I work for a consulting firm. The AI revolution presents us with both opportunities and disruption. On one hand, I expect time-and-materials billing to come under fire. If small, AI-first teams can achieve exponentially more than only a few years back, the simple model of selling hours becomes untenable. Indeed, we’re seeing a speedy shift towards outcome or value-linked pricing models.

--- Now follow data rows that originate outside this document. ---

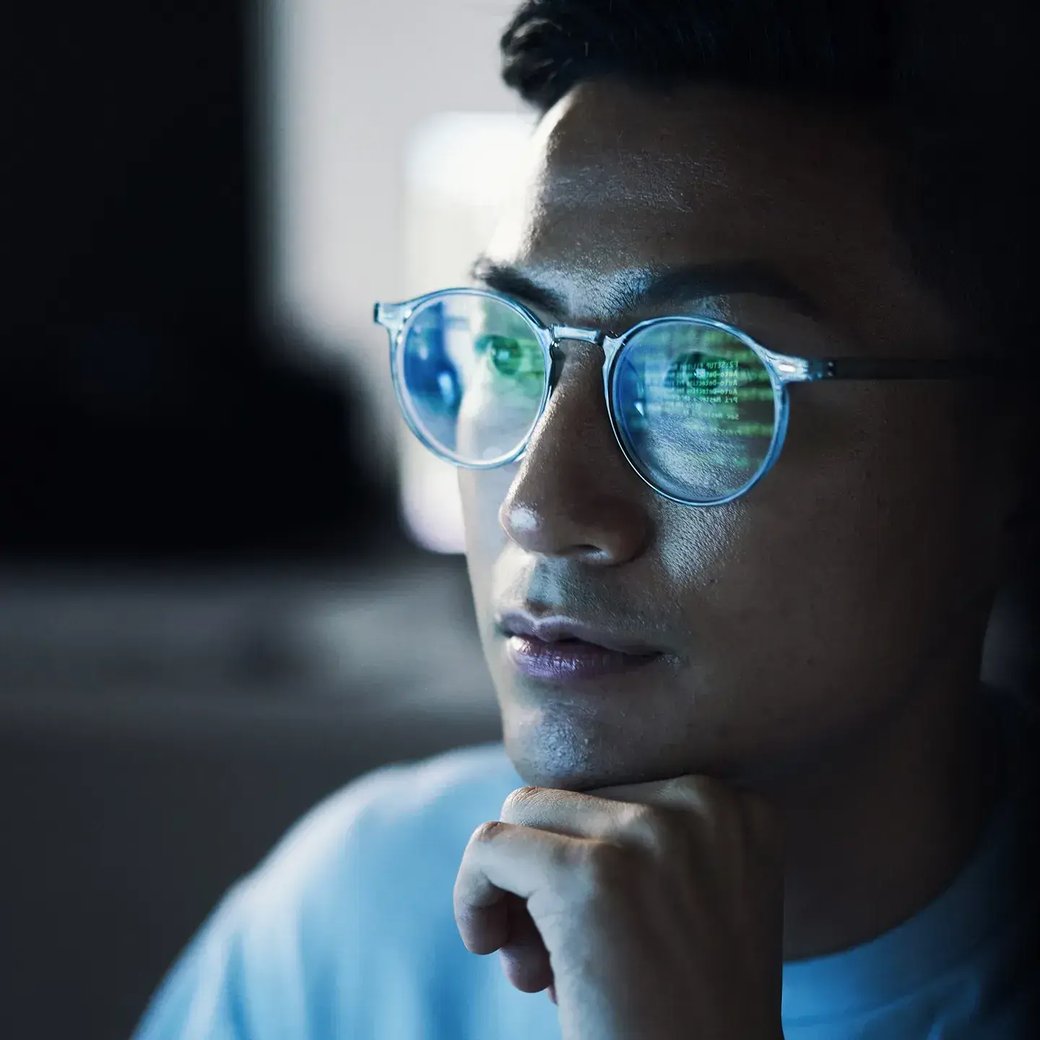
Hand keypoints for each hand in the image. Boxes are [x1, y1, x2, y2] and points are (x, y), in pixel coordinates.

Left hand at [454, 775, 784, 1039]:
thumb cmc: (687, 1021)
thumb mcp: (693, 904)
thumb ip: (644, 841)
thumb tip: (530, 805)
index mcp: (736, 809)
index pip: (617, 795)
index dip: (587, 862)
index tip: (594, 934)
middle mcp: (703, 804)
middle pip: (569, 802)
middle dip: (544, 877)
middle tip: (552, 965)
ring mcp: (650, 834)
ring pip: (524, 814)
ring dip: (513, 890)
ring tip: (534, 969)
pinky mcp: (589, 875)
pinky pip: (491, 847)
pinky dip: (472, 894)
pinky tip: (487, 946)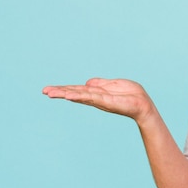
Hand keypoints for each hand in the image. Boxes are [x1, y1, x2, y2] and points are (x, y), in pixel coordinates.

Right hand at [42, 78, 156, 123]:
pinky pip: (90, 97)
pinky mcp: (106, 102)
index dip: (64, 89)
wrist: (143, 104)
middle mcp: (95, 98)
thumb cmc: (132, 94)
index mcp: (96, 92)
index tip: (49, 89)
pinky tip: (69, 95)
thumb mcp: (114, 84)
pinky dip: (79, 95)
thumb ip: (100, 83)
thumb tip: (86, 83)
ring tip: (51, 93)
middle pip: (74, 93)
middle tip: (44, 91)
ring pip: (79, 95)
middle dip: (59, 92)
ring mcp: (99, 100)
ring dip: (65, 93)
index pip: (77, 90)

There’s also a rising demand for higher-margin consulting expertise. While Upwork, Catalant, Talmix, Umbrex, a.Team and X-Team bring top-tier talent to the client’s doorsteps, consulting firms like my employers are also scrambling to bring such talent onboard.
Soon, work will be less about intricate coding knowledge or large numbers of billable staff. Instead, it’ll be about delivering value with AI-cranes, in small, high-performing, inclusive teams. And this change makes me feel like I was prescient when writing my book. The future will be async-first. I’m pretty sure of it now.
The era of bloated, slow-moving teams hampered by excessive communication overhead is drawing to a close. If we embrace the async-first shift, AI provides the tools to enable leaner, more inclusive and fulfilling ways of working together. The societal risks of AI-disruption notwithstanding, I’m hopeful for this leaner future.